** start of Extract **

LA INSULAR, FABRICA DE TABACOS Y CIGARRILLOS, INC., PLAINTIFF AND APPELLANT, VS. YU SO, OWNER OF LA GRANDEZA CIGARETTE FACTORY, DEFENDANT AND APPELLEE.

D E C I S I O N



MALCOLM, J.:

The trial judge found no unlawful similarity between Exhibit B-1, the package
for cigarettes used by the defendant, under the name La Simpatica, and
Exhibit A-1, the package for cigarettes used by the plaintiff, under the name
La Insular, and accordingly dismissed the complaint without costs.

On the combined question of fact and law, we agree with the trial judge.
Counsel for the appellee points out sixteen differences between the trade-marks
and labels of the appellee and the appellant, and while we have not gone to the
trouble to note all of these differences, we yet conclude that the goods of the
defendant have not been given such an appearance as would deceive the public in
their purchase of cigarettes. Moreover, it appears of record that La
Simpatica
has been using this label and selling these cigarettes since 1908,
and that it was only in 1920 that this complaint was filed.

It is rudimentary that the simulation of the plaintiff’s mark must be such as
would appear likely to mislead the ordinarily intelligent buyer into accepting
the article with the simulated wrapper as and for the genuine. Seasonable
measures must be taken to protect the interests of the person who claims that
his trade-mark has been fraudulently imitated, or who complains of unfair
competition. (U. S. vs. Manuel [1906], 7 Phil., 221; La Yebana Co.

** end of Extract **
** start of Provided records **

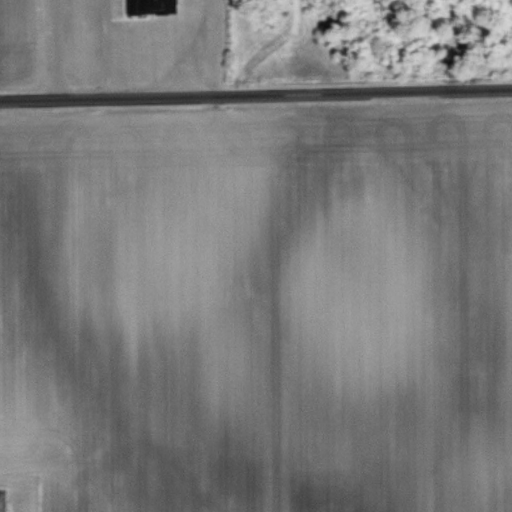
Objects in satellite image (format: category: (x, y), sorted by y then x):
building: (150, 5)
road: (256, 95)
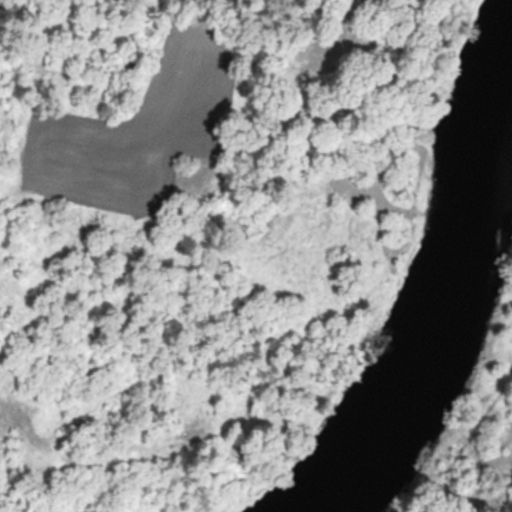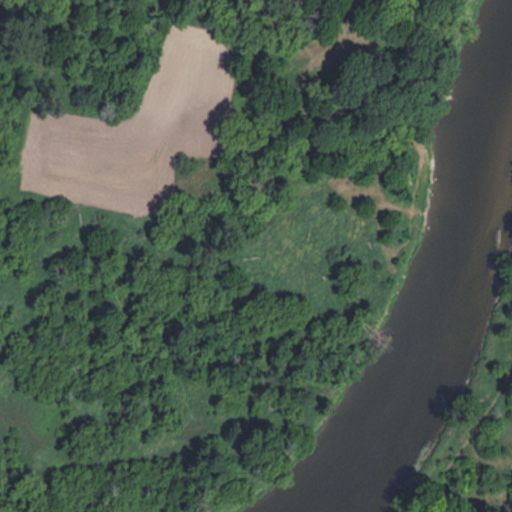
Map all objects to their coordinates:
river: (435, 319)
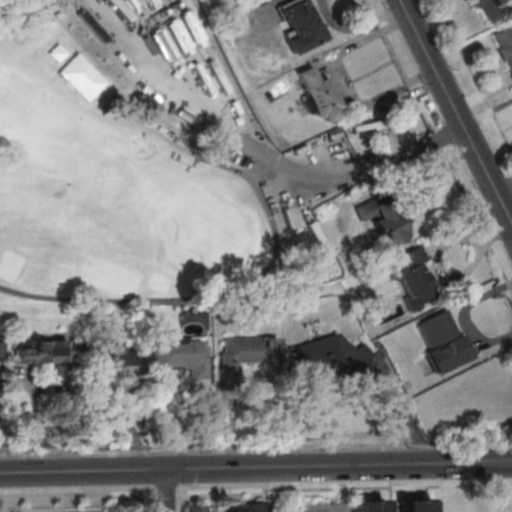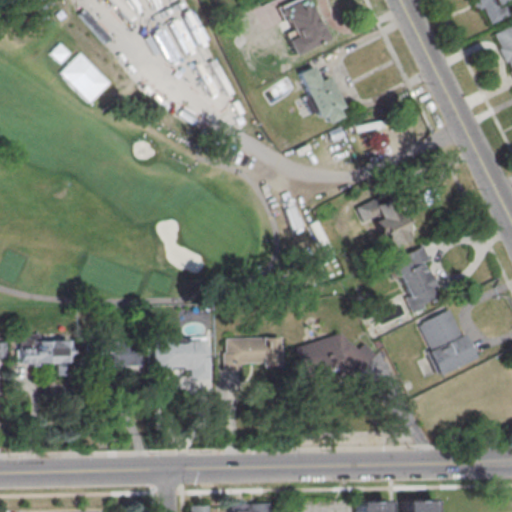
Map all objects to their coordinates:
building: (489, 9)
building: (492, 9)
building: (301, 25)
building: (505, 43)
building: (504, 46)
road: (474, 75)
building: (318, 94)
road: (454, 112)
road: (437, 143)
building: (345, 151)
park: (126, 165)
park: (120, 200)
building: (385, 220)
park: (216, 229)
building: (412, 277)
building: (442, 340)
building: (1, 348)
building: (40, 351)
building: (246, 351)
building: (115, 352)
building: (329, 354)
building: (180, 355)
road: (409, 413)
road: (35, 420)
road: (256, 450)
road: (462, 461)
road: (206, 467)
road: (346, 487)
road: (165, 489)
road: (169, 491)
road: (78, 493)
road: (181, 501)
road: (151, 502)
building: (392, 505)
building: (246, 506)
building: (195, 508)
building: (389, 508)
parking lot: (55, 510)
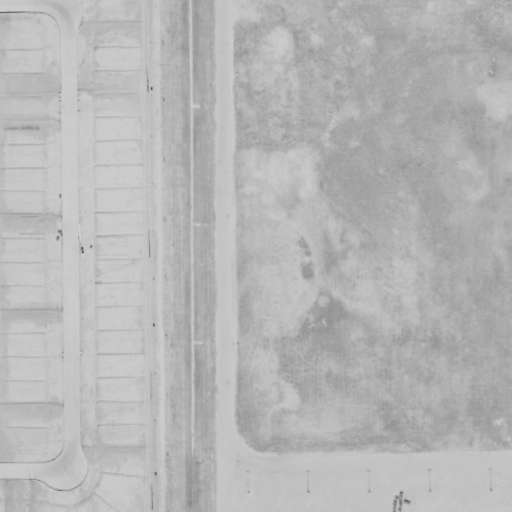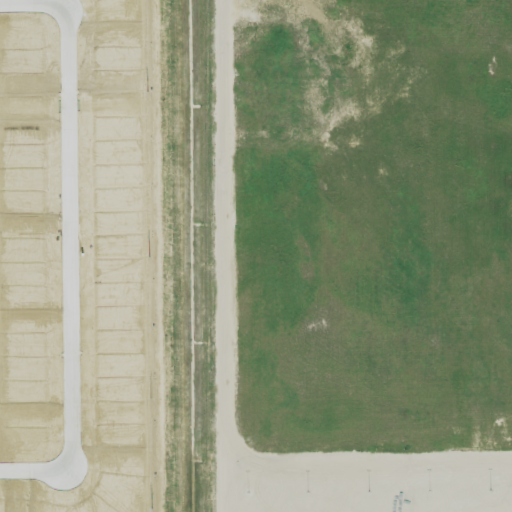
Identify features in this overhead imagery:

** end of Provided records **
** start of Provided records **

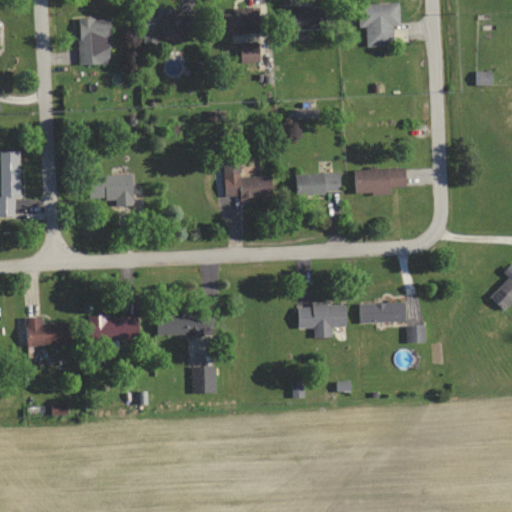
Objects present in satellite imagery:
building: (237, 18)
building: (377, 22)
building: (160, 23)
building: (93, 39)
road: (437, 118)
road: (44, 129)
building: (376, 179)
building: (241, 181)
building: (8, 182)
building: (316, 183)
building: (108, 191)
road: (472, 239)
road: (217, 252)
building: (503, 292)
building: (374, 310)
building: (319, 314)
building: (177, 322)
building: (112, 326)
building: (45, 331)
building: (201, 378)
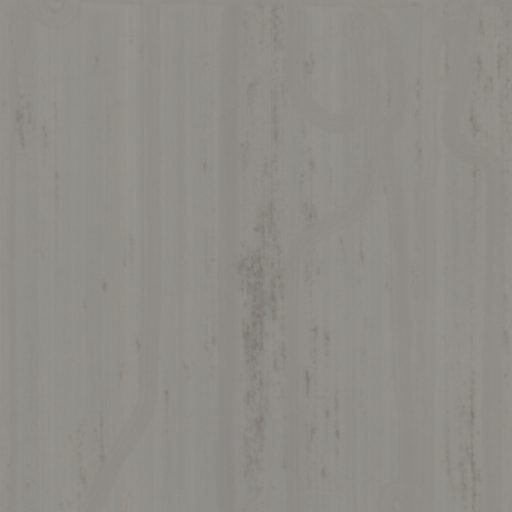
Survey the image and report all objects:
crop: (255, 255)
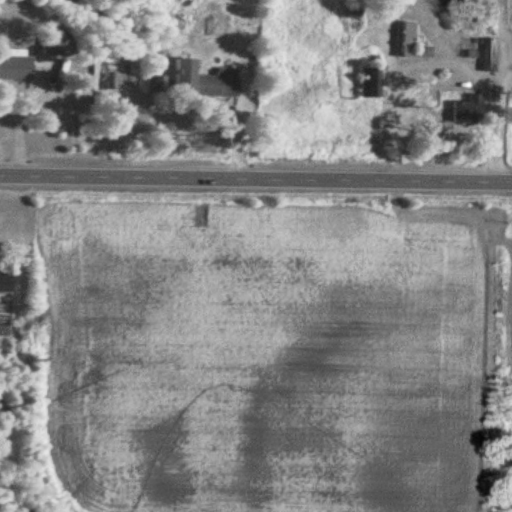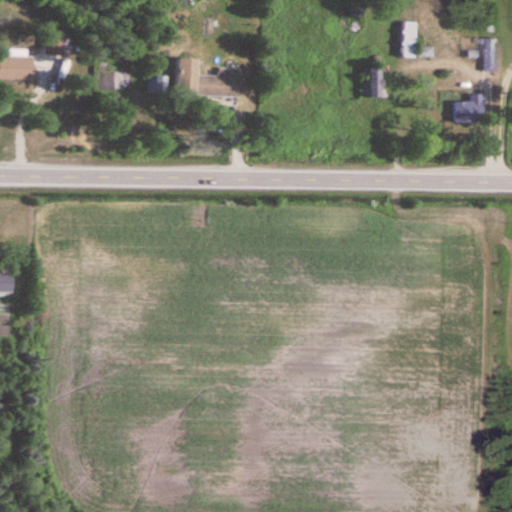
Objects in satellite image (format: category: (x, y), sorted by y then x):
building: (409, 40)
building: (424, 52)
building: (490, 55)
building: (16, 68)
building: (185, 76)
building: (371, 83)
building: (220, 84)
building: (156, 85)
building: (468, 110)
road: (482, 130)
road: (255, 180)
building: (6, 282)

** end of Provided records **

:: The task ::
Pick up the court decision on the cigarette labels where it stops and keep writing it.

:: Reply ::
vs. Francisco Chua Seco & Co. [1909], 14 Phil., 534, which discloses
facts constituting unfair competition; Rueda Hermanos & Co. vs. Felix
Paglinawan & Co. [1916], 33 Phil., 196, also finding unfair competition;
Forbes, Munn & Co. vs. Ang San To [1919], 40 Phil., 272, also finding
unfair competition; Dy Buncio vs. Tan Tiao Bok [1921], 42 Phil., 190,
finding no unfair competition to exist; La Insular vs. Jao Oge [1921], 42
Phil., 366, a somewhat similar case, but relating merely to the question of
whether or not the complaint stated a good cause of action.)

Finding no reversible error and further discussion being unnecessary, it
results that judgment must be affirmed, with costs against the appellant. So
ordered.

Johnson, Avanceña, Villamor, and Romualdez, JJ.,
concur.
Street, and Johns, JJ., concur in the result.